Yekta Kurtcebe: Filmden çok, yaklaşık bir yıldır herhangi bir basın gösterimine katılmadığım için göremediğim sinema yazarılarını görmeme vesile olan Luc Besson öncelikle sağ olsun. Genel olarak sinema yazarlarımızın kilo aldığına şahit oldum. TRT 2 dönemlerinde platonik duygular beslediğim Alin Taşçıyan dışında kilo alanlara karşı bir burukluk hissetmedim. Sinema yazarlarımızın uzun yıllar Sith Lordluğunu yapan Atilla Dorsay’a karşı Emek Sineması direnişinden bu yana sempatimiz ve saygımız artmıştı. Zaten Atilla Dorsay’a ne kadar kızarsak kızalım hakkını vermemiz gerekiyor. Hayranı olduğumuz sinema sanatının muhteşem anlarına tanıklık, vakanüvislik yapmış biri. Benim için Louise De Funes ile kısa bir röportaj yapmış olması çok değerli örneğin. Kendisi Feriye Sineması’na basın gösterimine on dakika kala geldi. Ufak bi poğaçayla çayı gümletip salona geçti. Filmin ilk dakikaları başlarken muhtemelen tablet tarzı bir aletle not alan (salonda ışık saçan aletler biraz gereksiz) başka bir sinema yazarını, hükümdarvari bir ses tonu ile ‘Kapatacak mısınız o aletinizi’ diye uyardı. Balkonda oturduğumdan aleti göremedim ama Atilla Dorsay’ın sesi benim için yeterliydi. ‘Kapat kardeşim neyse o alet!!!’ Ne yazık ki film Dorsay’ın ses tonu kadar bile iyi değildi. Leon, Le Big Bleu ve akıllara kazınmış Metro filmleri ile gönlümüzde ayrı bir yeri olan Besson, yine yapmış konformistliğini. Fransızın özensizi hiç çekilmiyor. Scarlett Johannson’un güzelliği filmde garnitür olarak kullanılmış. Hikâye hatları fena olmasa da Luc Besson’un doldur boşalt tarzı yönetmenlik anlayışıyla yitip gidiyor. Aralarda anlatımı güçlendirmek için getty ve corbis’den bolca image ve video satın alınmış. O sıkıştırılmış bölümler oldukça sevimsiz. Haktan’ın hakkını vermek istiyorum. Güzel kafayla izlenince gayet memnun kalınacak fakat sonrasında kafada da bir şey kalmayacak olan bu filmi Besson’un madde etkisi altında çekmiş olduğuna inanıyor, iyi seyirler diliyorum.
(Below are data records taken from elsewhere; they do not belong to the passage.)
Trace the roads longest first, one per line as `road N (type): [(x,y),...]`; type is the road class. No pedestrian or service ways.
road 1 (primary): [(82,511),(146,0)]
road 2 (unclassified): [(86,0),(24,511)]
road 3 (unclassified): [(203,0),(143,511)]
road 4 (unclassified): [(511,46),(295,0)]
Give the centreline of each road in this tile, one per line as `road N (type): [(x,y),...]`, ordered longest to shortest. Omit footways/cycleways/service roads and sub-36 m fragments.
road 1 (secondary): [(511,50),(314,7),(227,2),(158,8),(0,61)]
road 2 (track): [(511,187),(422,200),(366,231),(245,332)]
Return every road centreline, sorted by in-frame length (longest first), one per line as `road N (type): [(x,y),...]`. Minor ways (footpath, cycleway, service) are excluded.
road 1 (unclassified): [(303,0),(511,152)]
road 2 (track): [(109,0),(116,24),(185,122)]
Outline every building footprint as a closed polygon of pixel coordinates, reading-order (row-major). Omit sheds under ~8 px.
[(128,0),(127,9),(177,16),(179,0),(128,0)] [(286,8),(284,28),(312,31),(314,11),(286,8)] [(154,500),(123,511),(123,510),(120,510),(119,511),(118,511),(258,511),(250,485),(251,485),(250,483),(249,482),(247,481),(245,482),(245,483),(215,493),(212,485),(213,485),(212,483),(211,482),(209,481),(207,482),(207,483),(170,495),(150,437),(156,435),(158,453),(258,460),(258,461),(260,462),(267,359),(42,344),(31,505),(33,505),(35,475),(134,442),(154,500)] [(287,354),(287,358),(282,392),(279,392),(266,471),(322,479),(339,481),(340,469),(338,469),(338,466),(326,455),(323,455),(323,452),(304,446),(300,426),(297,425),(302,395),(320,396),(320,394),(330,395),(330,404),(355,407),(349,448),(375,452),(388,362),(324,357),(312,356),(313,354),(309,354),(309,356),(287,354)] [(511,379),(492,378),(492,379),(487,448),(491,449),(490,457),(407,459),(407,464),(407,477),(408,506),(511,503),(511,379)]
Cem Çelik: Bu arada ben güzel kafayla izlemiş olsaydım filmin sonunun 2001: A Space Odyssey’e bağlanacağını zannederdim.lucy1

Haktan Kaan İçel: Zaten sinema yazarlarının çoğunlukla üzerinde durdukları nokta, daha çok suçlama da denilebilir, Luc Besson’u Kubrickçilik oynamakla suçlamışlar. Ancak popcorn kafasıyla Kubrick olamazsınız, biraz daha derin düşünmek lazım fikri hakim insanlarda. Ozancan dışında full seven biri çıkmadı zaten. Ben eğlendim falan ama beklentim aksiyona yüklenmeleriydi. Aniden salak kız hapları bedenine bıraktırınca IQ’sunun yükselip Tanrıcılık oynaması bana kalırsa karakterin değişimi-gelişimi bakımından yararlı olsa da, Scarlett’ın karakterinin sığlığı yüzünden çok ileri gidemiyor işte.
Bir de Morgan Freeman’ı neden sürekli bilge adam karakterinde oynatırırsınız be kardeşim. Ben onun yerinde olsam çok sıkılırdım. Karakter profili önemlidir oyuncular için. Choi Min-sik ise bence yine kült bir karakter yaratmış. Gözünüzü seveyim, adam başlı başına yürüyen karizma, hiçbir şey yapmasa iyi oynar o adam.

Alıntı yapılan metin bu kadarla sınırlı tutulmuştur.